CAF’s policy solutions ‘just its usual agenda’

And he criticised most of CAF’s ideas for tackling the problem as unfocused.  Introducing an online gift aid declaration would do nothing to prompt people to give more, it would simply increase the amount the government gives in tax relief.  Introducing lifetime legacies would unlock more giving from older people, not younger ones.  Encouraging young trustees would not boost donations.

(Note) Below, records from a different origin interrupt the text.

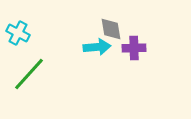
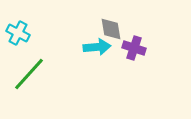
purple cross: rotated 20 degrees clockwise
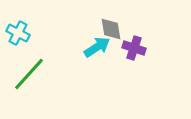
cyan arrow: rotated 28 degrees counterclockwise
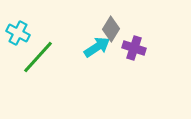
gray diamond: rotated 40 degrees clockwise
green line: moved 9 px right, 17 px up
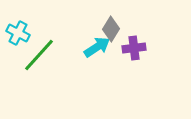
purple cross: rotated 25 degrees counterclockwise
green line: moved 1 px right, 2 px up
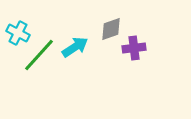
gray diamond: rotated 40 degrees clockwise
cyan arrow: moved 22 px left
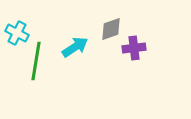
cyan cross: moved 1 px left
green line: moved 3 px left, 6 px down; rotated 33 degrees counterclockwise
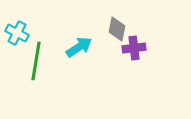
gray diamond: moved 6 px right; rotated 60 degrees counterclockwise
cyan arrow: moved 4 px right
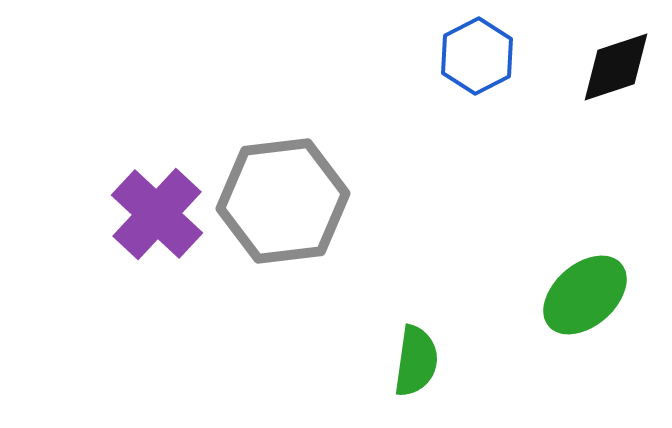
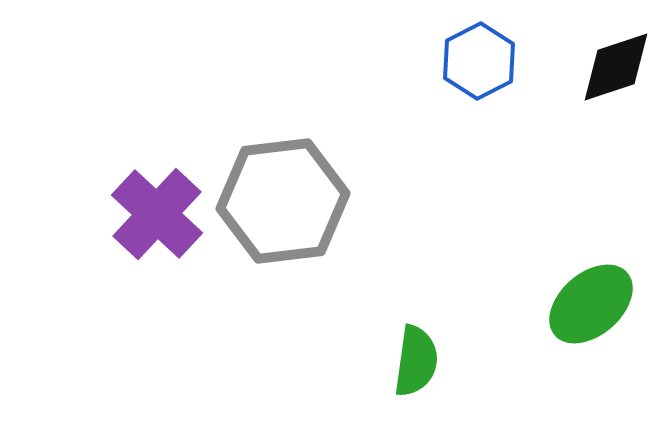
blue hexagon: moved 2 px right, 5 px down
green ellipse: moved 6 px right, 9 px down
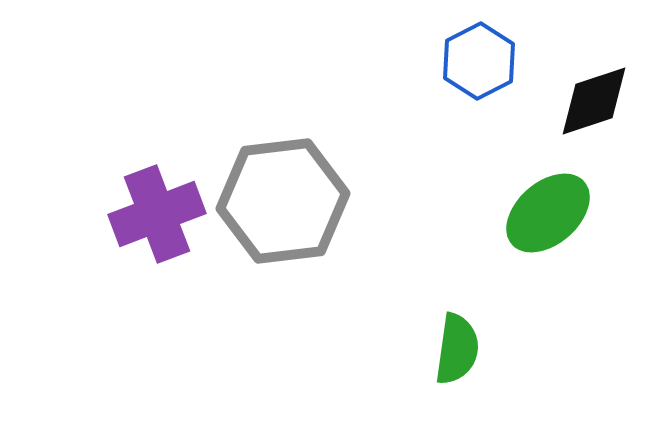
black diamond: moved 22 px left, 34 px down
purple cross: rotated 26 degrees clockwise
green ellipse: moved 43 px left, 91 px up
green semicircle: moved 41 px right, 12 px up
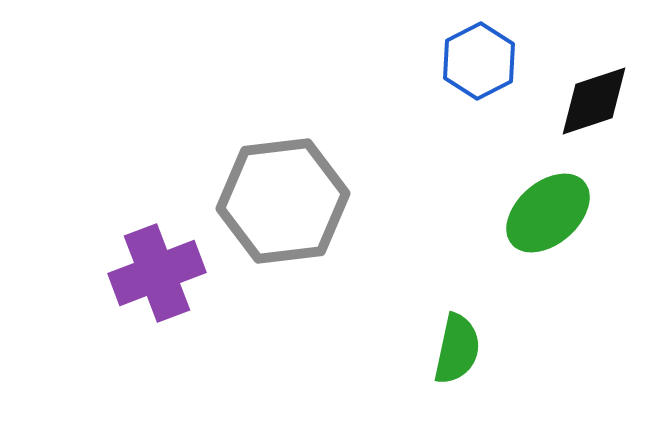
purple cross: moved 59 px down
green semicircle: rotated 4 degrees clockwise
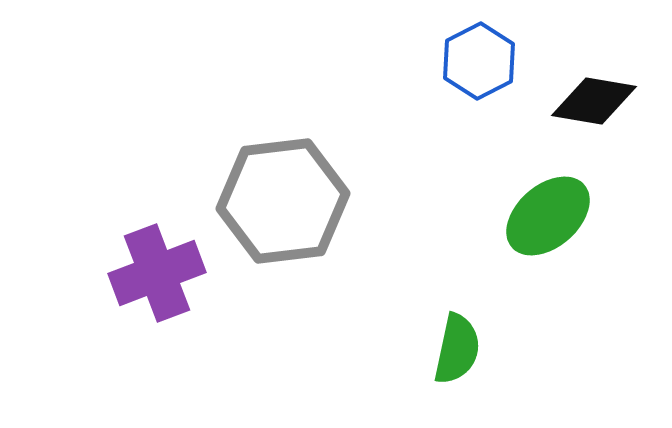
black diamond: rotated 28 degrees clockwise
green ellipse: moved 3 px down
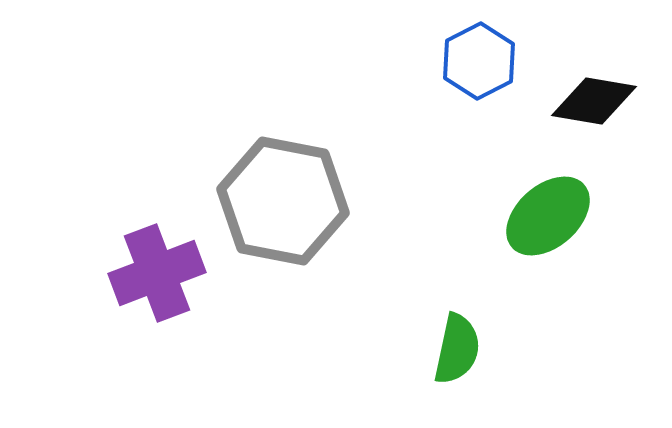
gray hexagon: rotated 18 degrees clockwise
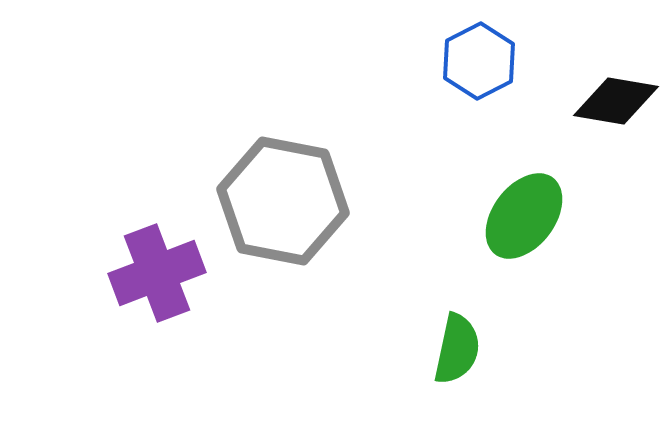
black diamond: moved 22 px right
green ellipse: moved 24 px left; rotated 12 degrees counterclockwise
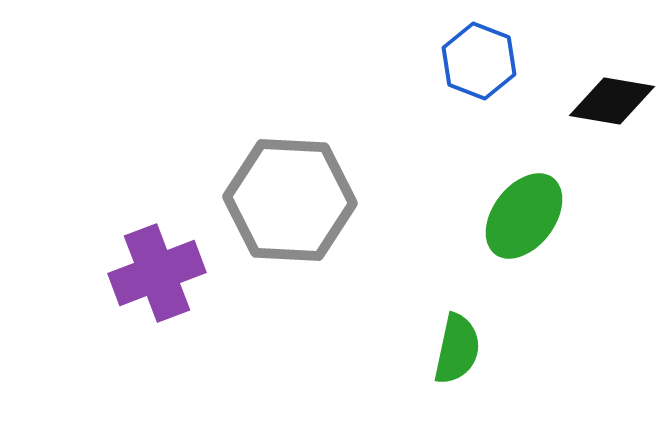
blue hexagon: rotated 12 degrees counterclockwise
black diamond: moved 4 px left
gray hexagon: moved 7 px right, 1 px up; rotated 8 degrees counterclockwise
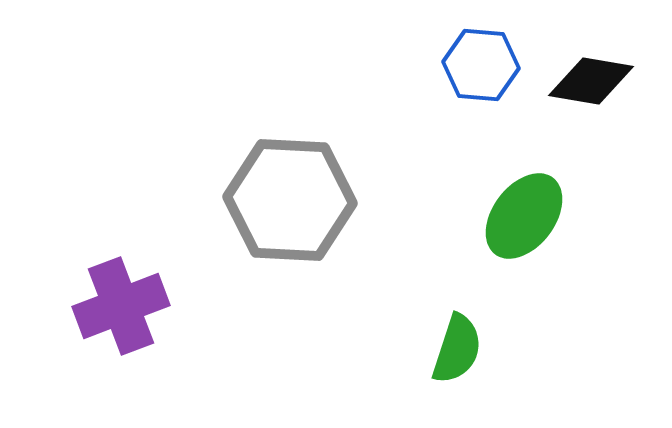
blue hexagon: moved 2 px right, 4 px down; rotated 16 degrees counterclockwise
black diamond: moved 21 px left, 20 px up
purple cross: moved 36 px left, 33 px down
green semicircle: rotated 6 degrees clockwise
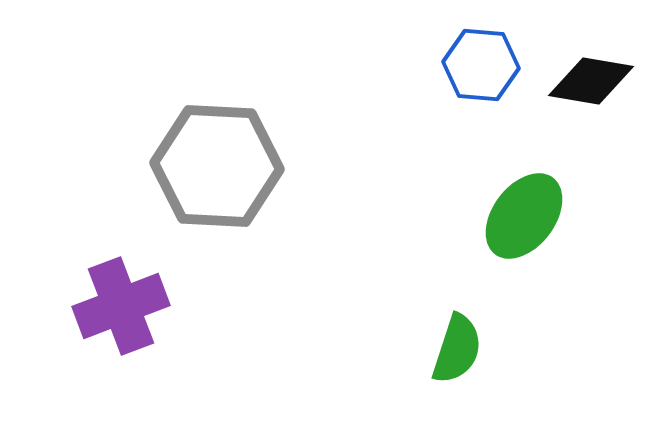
gray hexagon: moved 73 px left, 34 px up
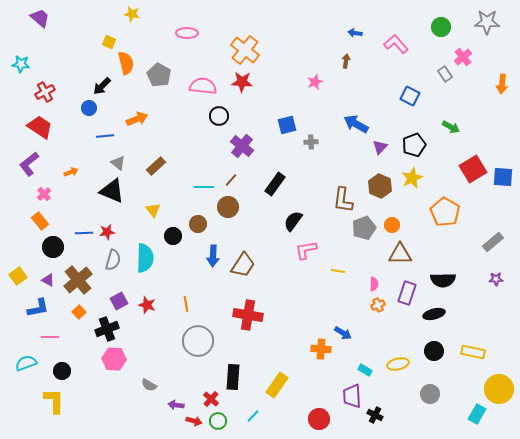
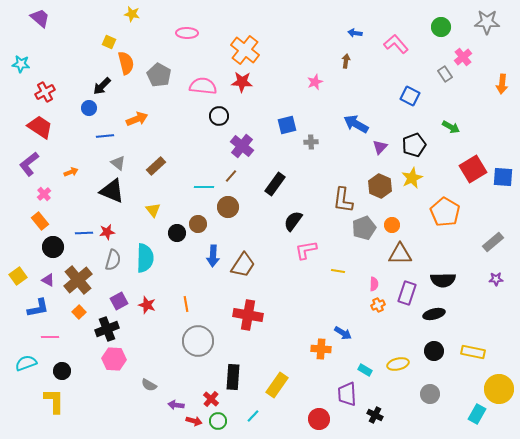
brown line at (231, 180): moved 4 px up
black circle at (173, 236): moved 4 px right, 3 px up
purple trapezoid at (352, 396): moved 5 px left, 2 px up
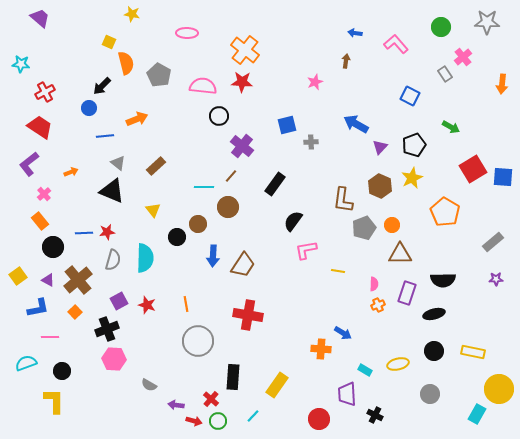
black circle at (177, 233): moved 4 px down
orange square at (79, 312): moved 4 px left
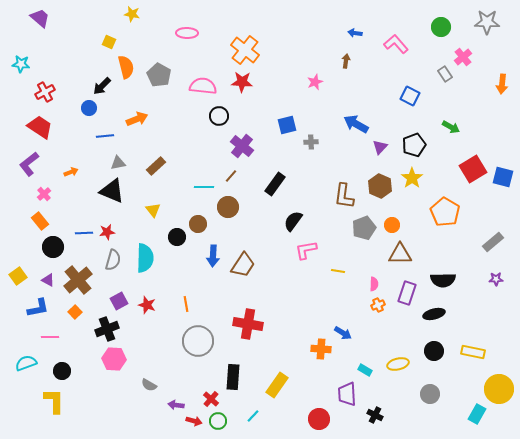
orange semicircle at (126, 63): moved 4 px down
gray triangle at (118, 163): rotated 49 degrees counterclockwise
blue square at (503, 177): rotated 10 degrees clockwise
yellow star at (412, 178): rotated 10 degrees counterclockwise
brown L-shape at (343, 200): moved 1 px right, 4 px up
red cross at (248, 315): moved 9 px down
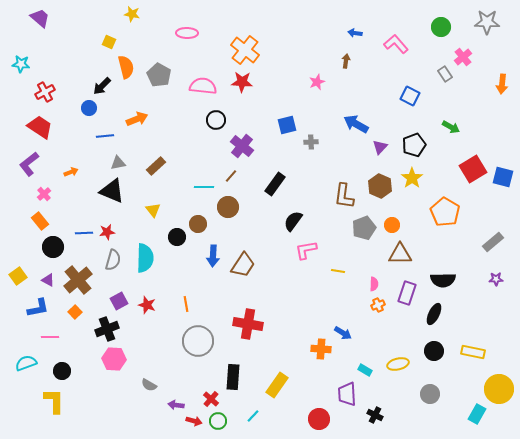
pink star at (315, 82): moved 2 px right
black circle at (219, 116): moved 3 px left, 4 px down
black ellipse at (434, 314): rotated 50 degrees counterclockwise
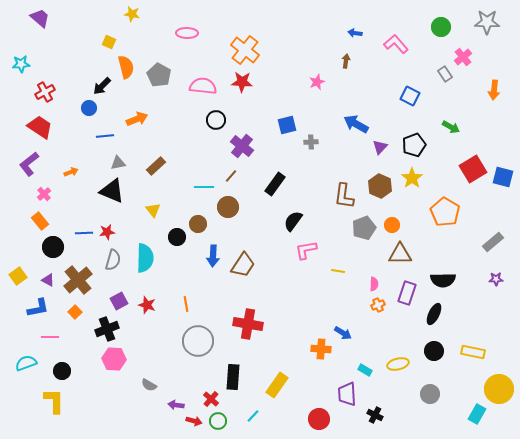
cyan star at (21, 64): rotated 12 degrees counterclockwise
orange arrow at (502, 84): moved 8 px left, 6 px down
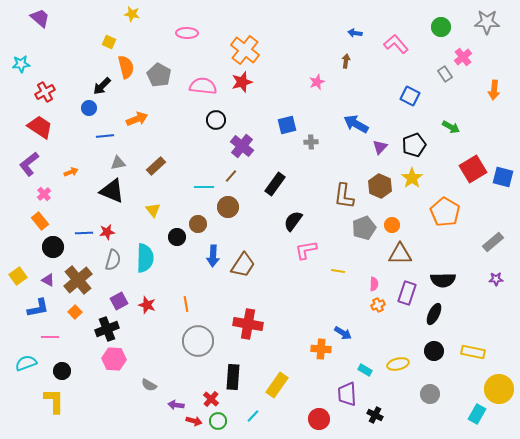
red star at (242, 82): rotated 20 degrees counterclockwise
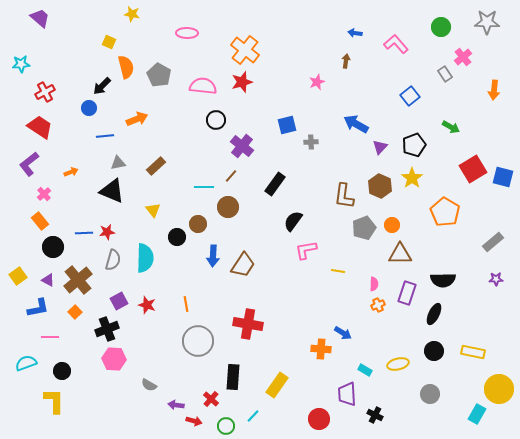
blue square at (410, 96): rotated 24 degrees clockwise
green circle at (218, 421): moved 8 px right, 5 px down
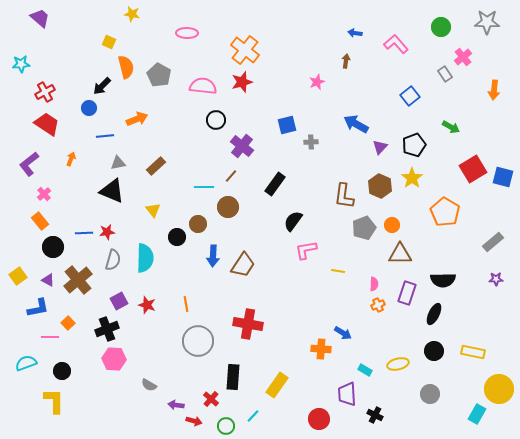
red trapezoid at (40, 127): moved 7 px right, 3 px up
orange arrow at (71, 172): moved 13 px up; rotated 48 degrees counterclockwise
orange square at (75, 312): moved 7 px left, 11 px down
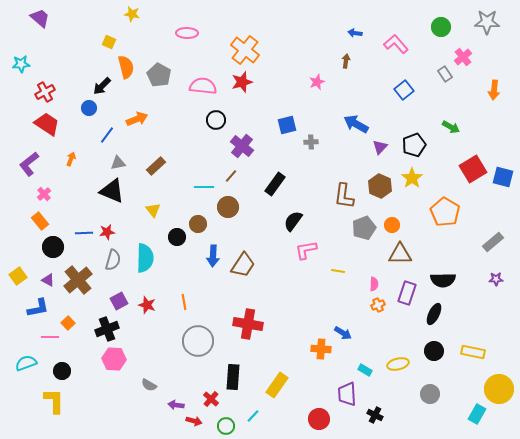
blue square at (410, 96): moved 6 px left, 6 px up
blue line at (105, 136): moved 2 px right, 1 px up; rotated 48 degrees counterclockwise
orange line at (186, 304): moved 2 px left, 2 px up
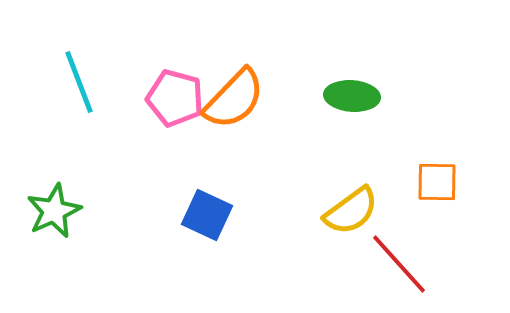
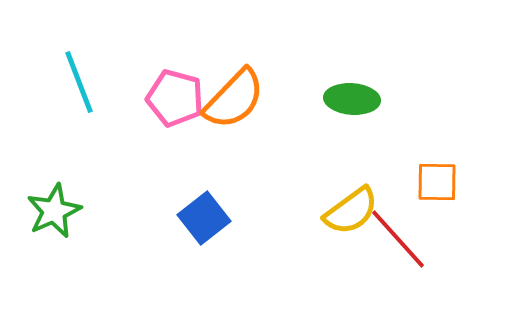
green ellipse: moved 3 px down
blue square: moved 3 px left, 3 px down; rotated 27 degrees clockwise
red line: moved 1 px left, 25 px up
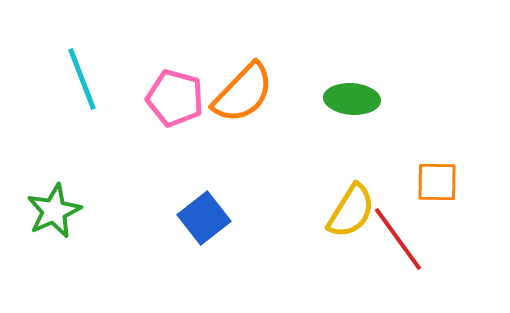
cyan line: moved 3 px right, 3 px up
orange semicircle: moved 9 px right, 6 px up
yellow semicircle: rotated 22 degrees counterclockwise
red line: rotated 6 degrees clockwise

And when calling for reforms to embed a stronger culture of workplace giving, CAF should have been transparent about its ownership of the UK’s biggest payroll giving scheme Give As You Earn.

“They’re peddling an agenda that isn’t based on the research and the agenda looks suspiciously like the same agenda they've always had,” said Saxton.

CAF: Younger people are contributing a lesser share

But CAF insisted that the results clearly show that the gap between the donations made by the over-60s and the under-30s has widened during the last 30 years.

Hannah Terry, head of policy and campaigns, said: “If you look at total giving coming from different age groups in each year from 1978 to 2010, all of the age groups under 60 contributed a smaller share of total donations in 2010 compared to 1978, while the opposite is true among the over-60s.

“The share coming from the under-30s fell from 8 per cent in 1980 to 3 per cent in 2010, while the share coming from the over-75s grew from 9 per cent in 1980 to 21 per cent in 2010.”

Terrey added that CAF is dedicated to promoting giving and supporting civil society, and felt it was important that the research be shared so the issues could be debated. 

CAF: ‘No silver bullet’

“We have put forward five key measures we think could help to reverse the tide but there is no silver bullet. We are delighted if people debate the findings and table their own proposals for reform if they think they could make a difference.

“If people start to think more about how we can engage younger generations with giving, and the work of charities, then the sector will have been usefully assisted.”